High Tech is changing the shopping experience
High Tech is changing the shopping experience 01:48

Technology is changing the shopping experience and many high-tech items were on display recently at the National Retail Federation's annual expo in New York.

A company called Radius AI showed off a new type of scanner for checkout at convenience stores. It has a series of cameras that can recognize multiple items instantly so clerks don't have to ring up each individual item and customers can pay quicker.

At the supermarket, you can skip the checkout line completely with a new smart shopping cart from Cust2Mate. The cart has a bar code reader allowing customers to scan products when putting them in the cart. There's also a built-in scale to weigh produce. Customers pay on the tablet and then walk right out the door. Cust2Mate is currently offering the technology in select stores worldwide.

For those who don't want to go to the grocery store, there is now an electric fleet of vehicles delivering groceries and other items without a driver in northern California and Texas.

The Nuro autonomous car has cargo areas and can deliver packages, groceries or take-out food. Walmart, FedEx and Uber Eats are among the companies using it. The car can find an address on its own. When it arrives outside a home the customer enters a code on a keypad and one of the doors opens allowing the customer to grab their items. Right now, the vehicles can travel up to 25 miles per hour, but Nuro is developing a larger vehicle that can go up to 45 miles per hour.

_DATASET CONTENT:_
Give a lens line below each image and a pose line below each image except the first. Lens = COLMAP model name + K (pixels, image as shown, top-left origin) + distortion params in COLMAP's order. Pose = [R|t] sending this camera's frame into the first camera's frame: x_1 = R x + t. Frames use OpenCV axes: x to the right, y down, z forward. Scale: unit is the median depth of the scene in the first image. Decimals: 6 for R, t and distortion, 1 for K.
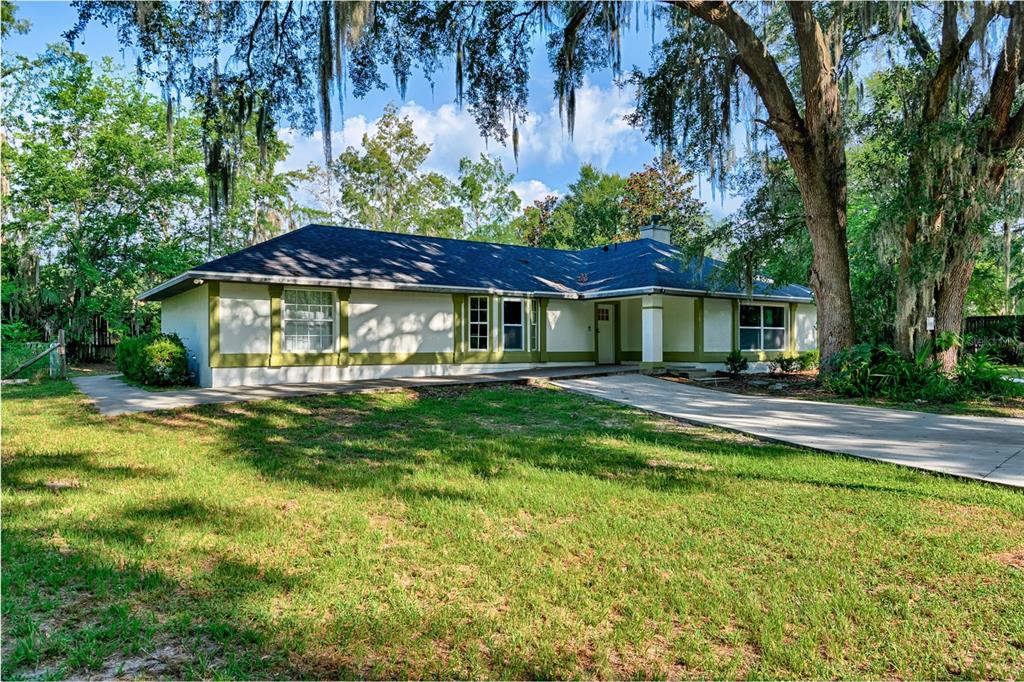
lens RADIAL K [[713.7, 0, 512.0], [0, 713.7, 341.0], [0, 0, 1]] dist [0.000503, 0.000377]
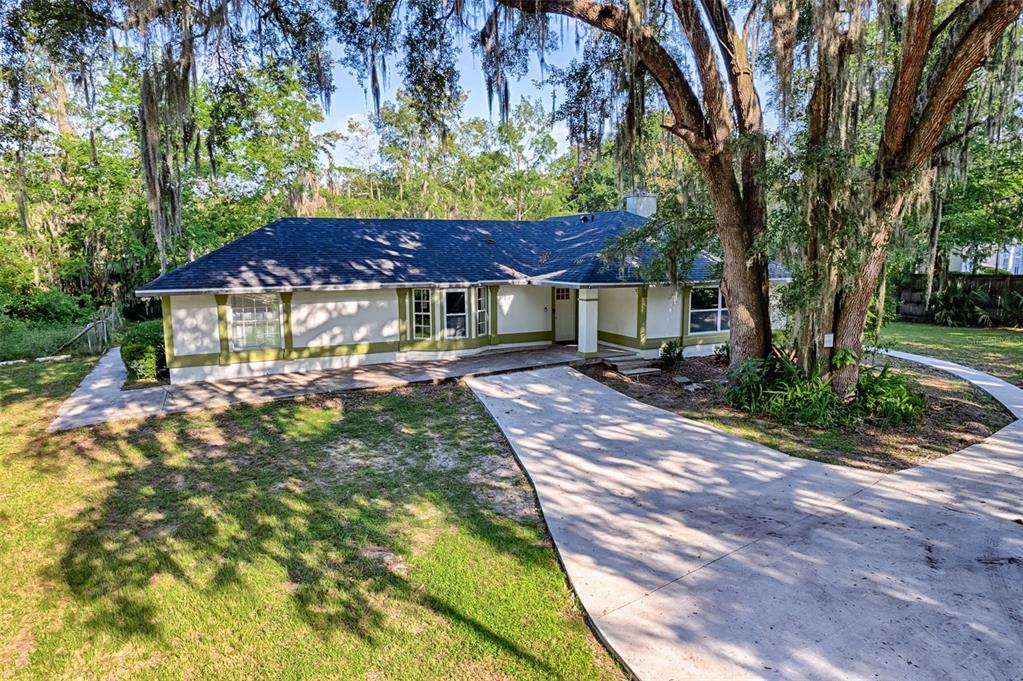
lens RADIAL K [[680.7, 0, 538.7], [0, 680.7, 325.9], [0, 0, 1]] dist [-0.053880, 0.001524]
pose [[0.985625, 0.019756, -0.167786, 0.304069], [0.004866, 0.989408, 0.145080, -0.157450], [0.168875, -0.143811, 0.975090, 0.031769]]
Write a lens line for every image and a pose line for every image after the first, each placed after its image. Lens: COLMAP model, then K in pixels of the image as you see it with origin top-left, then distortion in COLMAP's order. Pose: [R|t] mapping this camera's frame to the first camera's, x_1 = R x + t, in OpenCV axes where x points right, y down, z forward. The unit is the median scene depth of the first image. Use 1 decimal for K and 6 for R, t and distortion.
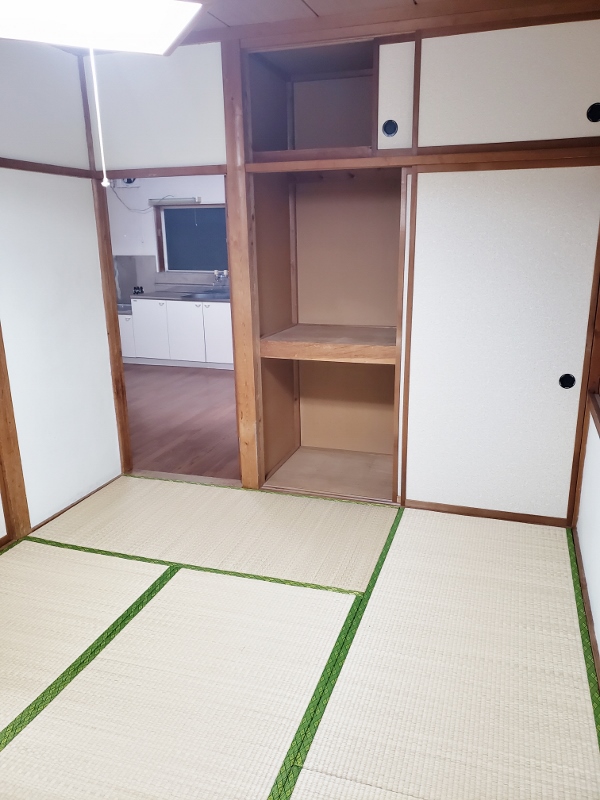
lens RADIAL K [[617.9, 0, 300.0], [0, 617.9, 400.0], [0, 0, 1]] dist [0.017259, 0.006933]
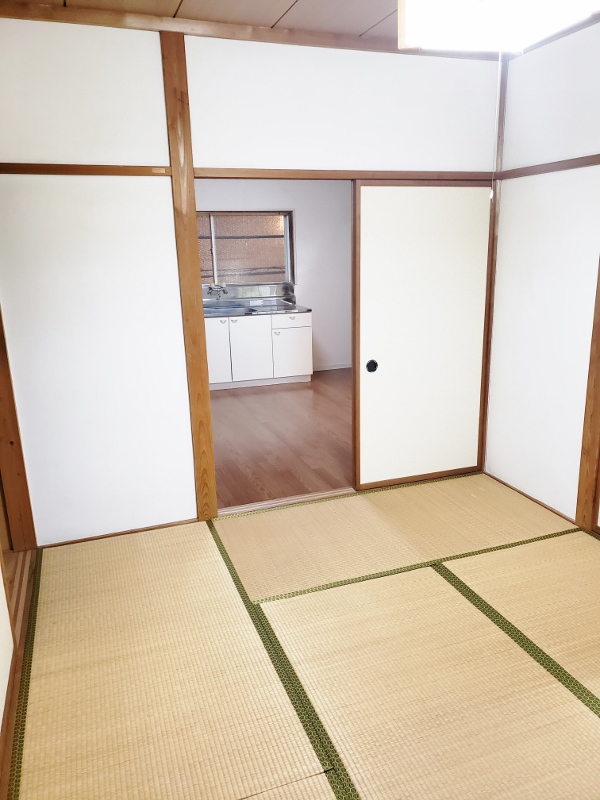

_WORK TASK 1:_ Decide whether each statement agrees with the piece on high-tech shopping, answering yes or no and quoting the words of the piece that settle it: (a) The Cust2Mate cart includes a scale for weighing produce. (b) Nuro's vehicles can currently travel up to 45 miles per hour. (c) The Radius AI scanner is meant for checkout at convenience stores.
_WORK TASK 2:_ Extend the piece on high-tech shopping, picking up right after its final sentence.

_RESULT 1:_
(a) Yes: "There's also a built-in scale to weigh produce."
(b) No: "Right now, the vehicles can travel up to 25 miles per hour"
(c) Yes: "a new type of scanner for checkout at convenience stores."

_RESULT 2:_
Technology is also giving mannequins a 21st century makeover. At the show, Verizon and the company Proto showed off life-size holograms of models wearing the latest fashions from Burberry. A special camera is used to record a 3D image and send it to Proto's Epic box. It is surprisingly realistic and almost looks like there is a person inside a glass box. Burberry also had a series of 3D handbags on display.

"As you can see, it does create a very life-like representation of actual products. So sometimes even when products are first launched, they may not actually be delivered to the store yet, but it allows you to debut and showcase items to your consumers as soon as they are released," says Jason Stevens from Verizon.

Burberry has one at its store in London, other retailers have used it for product launches. The technology can also beam a person live from just about anywhere in the world. NFL shops have used it to have football players interact with a crowd at a special event.